Fewer bankruptcies in August
The number of corporate bankruptcies, adjusted for court session days, has decreased again. There were 11 fewer bankruptcies in August than in the previous month. The number of pronounced bankruptcies remained at a historically low level.
House prices continue to rise
In August, owner-occupied dwellings (excluding new constructions) were on average 17.8 percent more expensive than in the same month last year. It is the largest increase since October 2000. The price rise moderated slightly in 2019 but picked up again after that.
More hours worked, more vacancies, fewer unemployed
In Q2 2021, the number of hours worked adjusted for seasonal effects was 1.1 percent higher than in Q1 2021. Total hours worked by employees and self-employed people over Q1 2021 amounted to more than 3.4 billion.

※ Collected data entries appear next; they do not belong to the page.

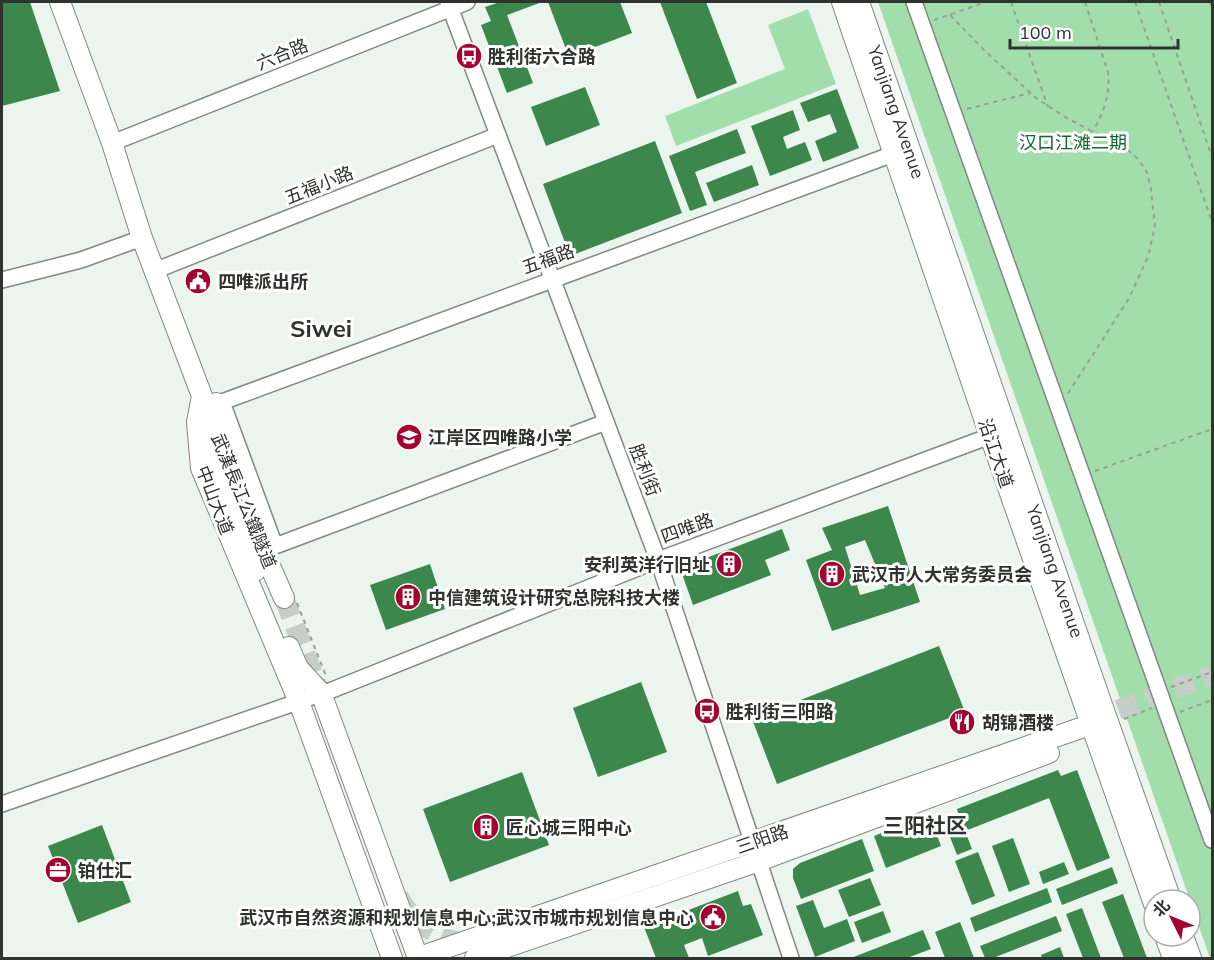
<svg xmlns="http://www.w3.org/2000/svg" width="1214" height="960" viewBox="0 0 1214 960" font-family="Mulish,'Noto Sans SC',sans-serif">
  <rect width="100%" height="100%" fill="#ebf5ed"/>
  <g fill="#a2deab">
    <polygon points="878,2 1212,2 1212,958 1210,958"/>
    <polygon points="808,9 836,84 676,146 665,116 785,69 768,25"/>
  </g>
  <g fill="#3b874c" fill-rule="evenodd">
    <polygon points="2,2 30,2 60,91 2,106"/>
    <polygon points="500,2 542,2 507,15 533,83 507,93 481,25 491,21 485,7"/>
    <polygon points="548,2 620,2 632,33 569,57"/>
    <polygon points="660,2 706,2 737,83 697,99"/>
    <polygon points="585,87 600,125 546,146 531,107"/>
    <polygon points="837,89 859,148 823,162 815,141 837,132 830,114 808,122 800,103"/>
    <polygon points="793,110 800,130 783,137 787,149 805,142 812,160 770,176 751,126"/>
    <polygon points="737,129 746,153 695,172 707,205 690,211 669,156"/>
    <polygon points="655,141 682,213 570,256 543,184"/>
    <polygon points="752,165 759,185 714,202 706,183"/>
    <path d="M888,506L920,602L832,631L806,560L832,550L822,528ZM865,540L885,588L860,595L845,547Z"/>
    <polygon points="782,529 790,550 765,560 771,575 693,605 680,568"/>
    <polygon points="430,564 445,609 386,630 370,585"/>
    <polygon points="939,646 965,712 777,784 752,719"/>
    <polygon points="641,682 667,752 598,777 573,708"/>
    <polygon points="1058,770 1061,776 1077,770 1110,858 1077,871 1049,798 965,831 972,849 957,855 943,819 958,813 957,809"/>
    <polygon points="522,772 549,845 450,882 423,809"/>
    <polygon points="929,814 941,846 886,868 874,836"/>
    <polygon points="102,825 131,902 78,923 48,846"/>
    <polygon points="1013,838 1030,884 1009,892 992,846"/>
    <polygon points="862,839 874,871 801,899 793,878 793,869 800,863"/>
    <polygon points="978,852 995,896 972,905 955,861"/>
    <polygon points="1064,862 1069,874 1043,884 1039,872"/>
    <polygon points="1112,867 1118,883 1062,905 1056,889"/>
    <polygon points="870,878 881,905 849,917 838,890"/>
    <polygon points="1047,888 1052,902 975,932 970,918"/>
    <polygon points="738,891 743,906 751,904 763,935 708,956 702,938 684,945 689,958 656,958 644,927"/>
    <polygon points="1123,894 1147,958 1124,958 1102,902"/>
    <polygon points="813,900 824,928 847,919 855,941 815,957 796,906"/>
    <polygon points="1082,908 1101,958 1083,958 1066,914"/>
    <polygon points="883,911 891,932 862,943 854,922"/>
    <polygon points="1056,916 1062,931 993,958 985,958 980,946"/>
    <polygon points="960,922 974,958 945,958 935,932"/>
    <polygon points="923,930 931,949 907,958 851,958"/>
    <polygon points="1060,947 1064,958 1042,958 1041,955"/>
  </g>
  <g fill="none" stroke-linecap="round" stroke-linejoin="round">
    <g stroke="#c5cec7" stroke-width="20" stroke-dasharray="20 10" stroke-linecap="butt">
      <polyline points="284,598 320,692"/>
      <polyline points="1090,720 1212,675"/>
      <path d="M398,896C412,922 441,943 471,943"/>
    </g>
    <defs>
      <g id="minor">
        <polyline points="448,2 658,560 791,958"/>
        <polyline points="914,2 1212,840"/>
        <polyline points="112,143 467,2"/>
        <polyline points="154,271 498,135"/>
        <polyline points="2,280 81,260 142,238"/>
        <polyline points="206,400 209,403 222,402 904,150"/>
        <polyline points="222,402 275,546 606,422"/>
        <polyline points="2,804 332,690 658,560 990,436"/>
      </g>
      <g id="major">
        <polyline points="60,2 112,143 142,238 202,396 197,422 201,468 299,702 392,958"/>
        <polyline points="842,2 990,436 1154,904"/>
        <path id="s1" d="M859,2L1100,699L1171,900"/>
        <polyline points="216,403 213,422 221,452"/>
        <polyline points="206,438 210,455 240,523 255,571"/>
        <polyline points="249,518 284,598"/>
        <polyline points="289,647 298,668 321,693 418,958"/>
        <polyline points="1165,936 1173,958"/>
        <polyline points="1183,936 1191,958"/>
        <polyline points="417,958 1101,721"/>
        <polyline points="475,958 759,861 1049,753"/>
      </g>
    </defs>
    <use href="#minor" stroke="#808881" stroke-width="18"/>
    <use href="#major" stroke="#808881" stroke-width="22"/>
    <g stroke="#989f9a" stroke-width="2" stroke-dasharray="4.5 4.5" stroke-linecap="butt">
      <polyline points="1011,2 1048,107"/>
      <path d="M1085,2L1108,72C1111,95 1103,112 1093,132"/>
      <polyline points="1135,2 1212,222"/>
      <polyline points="1159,2 1212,157"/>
      <polyline points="1210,2 1212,8"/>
      <polyline points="950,15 984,50 1036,98 1065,117 1129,151 1138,159 1147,172 1151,190 1155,226 1148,257 1128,300 1067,395"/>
      <polyline points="934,20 986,2"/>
      <polyline points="967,109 1030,93"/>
      <polyline points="1095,471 1212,429"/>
      <polyline points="297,603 326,676"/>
      <polyline points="1171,687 1212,672"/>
      <polyline points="1180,712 1212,700"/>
      <polyline points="1124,719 1152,708"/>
    </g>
    <use href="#minor" stroke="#fff" stroke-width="15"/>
    <use href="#major" stroke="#fff" stroke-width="20"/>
  </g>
  <defs>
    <symbol id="bus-disc" viewBox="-11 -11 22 22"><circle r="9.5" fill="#a3042f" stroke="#fff"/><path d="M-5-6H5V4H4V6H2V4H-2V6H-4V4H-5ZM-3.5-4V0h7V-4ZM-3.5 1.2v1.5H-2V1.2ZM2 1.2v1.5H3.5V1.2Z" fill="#fff"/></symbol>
    <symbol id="civic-disc" viewBox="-11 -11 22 22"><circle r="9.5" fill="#a3042f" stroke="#fff"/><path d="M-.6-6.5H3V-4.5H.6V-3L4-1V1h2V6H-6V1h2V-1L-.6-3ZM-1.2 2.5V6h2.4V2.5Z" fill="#fff"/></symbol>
    <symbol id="school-disc" viewBox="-11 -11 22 22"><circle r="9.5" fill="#a3042f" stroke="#fff"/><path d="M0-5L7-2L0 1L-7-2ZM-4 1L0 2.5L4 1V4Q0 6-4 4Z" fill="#fff"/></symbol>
    <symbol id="building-disc" viewBox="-11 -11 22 22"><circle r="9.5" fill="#a3042f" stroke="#fff"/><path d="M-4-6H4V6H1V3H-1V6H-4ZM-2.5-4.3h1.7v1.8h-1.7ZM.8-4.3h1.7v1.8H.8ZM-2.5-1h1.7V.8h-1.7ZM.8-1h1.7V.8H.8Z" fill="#fff"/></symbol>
    <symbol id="restaurant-disc" viewBox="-11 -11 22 22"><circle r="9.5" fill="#a3042f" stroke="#fff"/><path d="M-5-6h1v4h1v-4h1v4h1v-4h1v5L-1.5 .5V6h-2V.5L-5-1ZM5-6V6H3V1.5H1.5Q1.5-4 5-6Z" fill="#fff"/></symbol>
    <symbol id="office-disc" viewBox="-11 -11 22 22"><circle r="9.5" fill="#a3042f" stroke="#fff"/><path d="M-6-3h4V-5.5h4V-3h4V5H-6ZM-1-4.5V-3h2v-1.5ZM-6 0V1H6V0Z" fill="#fff"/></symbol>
  </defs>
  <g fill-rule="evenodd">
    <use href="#bus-disc" x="454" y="41" width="30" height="30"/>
    <use href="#civic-disc" x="183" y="266" width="30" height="30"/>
    <use href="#school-disc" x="394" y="422" width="30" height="30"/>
    <use href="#building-disc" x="714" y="549" width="30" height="30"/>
    <use href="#building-disc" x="817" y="559" width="30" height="30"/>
    <use href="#building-disc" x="393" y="582" width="30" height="30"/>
    <use href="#bus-disc" x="692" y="696" width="30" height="30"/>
    <use href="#restaurant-disc" x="947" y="707" width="30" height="30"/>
    <use href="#building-disc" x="471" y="812" width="30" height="30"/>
    <use href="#office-disc" x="43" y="855" width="30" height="30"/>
    <use href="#civic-disc" x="698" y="902" width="30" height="30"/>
  </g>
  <g text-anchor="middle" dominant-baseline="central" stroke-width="6" stroke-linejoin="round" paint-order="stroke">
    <g font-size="18" fill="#2f322f" stroke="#fff">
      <text transform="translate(282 54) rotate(-22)">六合路</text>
      <text stroke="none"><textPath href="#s1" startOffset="116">Yanjiang Avenue</textPath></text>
      <text transform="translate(319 185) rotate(-22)">五福小路</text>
      <text transform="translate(548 259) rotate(-20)">五福路</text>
      <text transform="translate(996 453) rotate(71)">沿江大道</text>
      <text transform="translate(645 470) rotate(69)">胜利街</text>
      <text transform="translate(215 500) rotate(69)">中山大道</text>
      <text transform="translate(244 501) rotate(68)">武漢長江公鐵隧道</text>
      <text transform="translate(687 528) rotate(-20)">四唯路</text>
      <text stroke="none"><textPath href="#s1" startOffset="602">Yanjiang Avenue</textPath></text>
      <text transform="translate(762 839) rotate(-19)">三阳路</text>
    </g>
    <g font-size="18" font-weight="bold" fill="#2f322f" stroke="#fff" text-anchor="start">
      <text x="488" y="56">胜利街六合路</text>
      <text x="218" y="281">四唯派出所</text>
      <text x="428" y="437">江岸区四唯路小学</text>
      <text x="710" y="564" text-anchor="end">安利英洋行旧址</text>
      <text x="852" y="574">武汉市人大常务委员会</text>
      <text x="428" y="597">中信建筑设计研究总院科技大楼</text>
      <text x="726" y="711">胜利街三阳路</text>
      <text x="982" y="722">胡锦酒楼</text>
      <text x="506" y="827">匠心城三阳中心</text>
      <text x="78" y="870">铂仕汇</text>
      <text x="694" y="917" text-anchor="end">武汉市自然资源和规划信息中心;武汉市城市规划信息中心</text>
    </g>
    <g font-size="18" fill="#13662d" stroke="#fff">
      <text x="1073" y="142">汉口江滩二期</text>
    </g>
    <g font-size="21" font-weight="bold" fill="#2f322f" stroke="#fff">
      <text x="925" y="825">三阳社区</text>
    </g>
    <g font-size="24" font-weight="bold" fill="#2f322f" stroke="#fff">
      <text x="321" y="328">Siwei</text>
    </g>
  </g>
  <rect width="1214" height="960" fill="none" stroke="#2f322f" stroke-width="6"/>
  <g transform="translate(1172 918) rotate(313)"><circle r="28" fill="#ffffff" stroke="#acadac" stroke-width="1.5"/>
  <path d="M0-4.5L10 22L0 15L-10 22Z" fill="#a3042f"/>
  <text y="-9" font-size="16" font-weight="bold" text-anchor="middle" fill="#2f322f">北</text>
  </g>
  <path d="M1010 39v9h168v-9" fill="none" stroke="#2f322f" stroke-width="3"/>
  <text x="1019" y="39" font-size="18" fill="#2f322f" stroke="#ffffff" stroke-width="4.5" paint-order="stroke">100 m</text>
</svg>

In August, 301 thousand people were unemployed. Three months earlier, in May, there were 309 thousand unemployed. The number of unemployed has therefore decreased over the past three months by an average of 3 thousand per month. The unemployment rate stood at 3.2 percent in August.
The number of vacancies in Q2 2021 stood at 327 thousand. This is 82 thousand more than in the previous quarter. There has never been such a large quarter-on-quarter increase since the start of the measurement in 1997.
For the first time since the measurement started in 2003, the tension on the labour market has risen to such an extent that there are more vacancies than unemployed people. In Q2 2021, there were 106 vacancies for every 100 unemployed. The increase in tension is mainly attributable to a record growth in the number of vacancies.
In Q2 2021, turnover at temporary employment agencies rose by 3.0 percent relative to the previous quarter. Year-on-year, this turnover increased by 20.1 percent.
3.8 percent GDP growth in Q2 2021
According to the second estimate conducted by CBS, gross domestic product (GDP) increased by 3.8 percent in Q2 2021 relative to the previous quarter. This economic growth was mainly due to increased household consumption and a higher trade balance. Relative to Q2 2020, GDP was up by 10.4 percent.